- **Tâches à réaliser**:
a) Dans le récit de randonnée au bord du Rhin, quelle longueur est donnée pour le circuit du Rhin ?
b) Rédigez la suite du récit de randonnée au bord du Rhin à partir de sa dernière phrase.

- **Texte à lire**:
Le retour vers Gambsheim n’est que douceur et allégresse, finesse et délicatesse, marche sur la départementale et sifflement des voitures passant. Strictement rien à signaler si ce n’est la possibilité éventuelle d’éviter la route en passant par un sentier qui part de la déchetterie. Aucune certitude mais cela semble possible. Pensez d’ailleurs à faire le plein de carte à l’OT, notamment des sentiers de randonnée du Pays Rhénan (ou à vous servir du site officiel).

Passe-moi le Seltz (et une glace, des cigognes, un traversier s’il te plait)

Deuxième jour et deuxième envie : aller voir de plus près le Rhin, le longer, le saluer. Et aller en Allemagne aussi. Et voir des cigognes également tant qu’à faire. C’est donc armé de mon super recueil de randonnée au Pays de Seltz que j’en repère une particulièrement attrayante, longue de 7 kilomètres et faisable peu ou prou en deux heures : le circuit du Rhin.

- **Données enregistrées**:

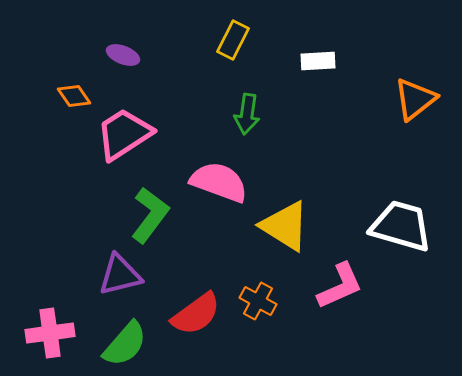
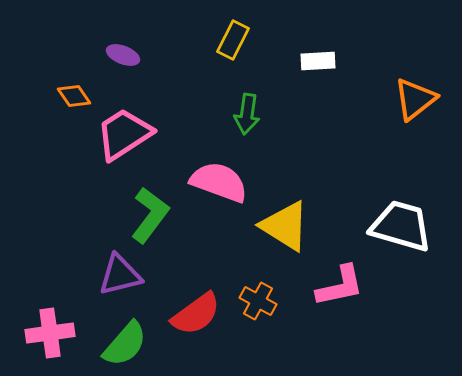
pink L-shape: rotated 12 degrees clockwise
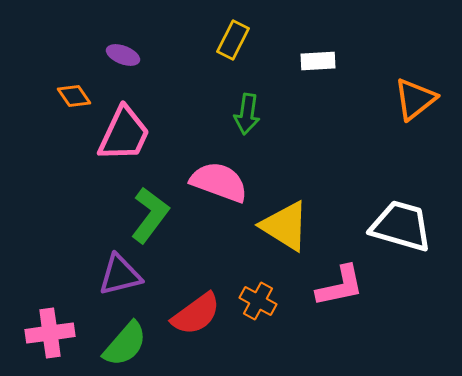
pink trapezoid: rotated 148 degrees clockwise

- **Réponses dans l'ordre**:
a) Le circuit du Rhin est long de 7 kilomètres.

b)
Seltz, son kebab gastronomique, son école, ses cigognes

On ne va pas se mentir : la gare de Seltz n’est pas le coin le plus sexy de la région. Ni les alentours immédiats d’ailleurs. Par contre, après quelques minutes de marche, les bâtisses modernes et industrielles laissent peu à peu leur place au centre de la Commune, infiniment plus agréable à l’œil . On y trouve même, pour les voyageurs curieux de nouvelles aventures culinaires, le Snack de Seltz, un kebab 2.0 où vous mangez super bien de belles assiettes à un tarif tout à fait correct (environ 10€), avec le service souriant en prime !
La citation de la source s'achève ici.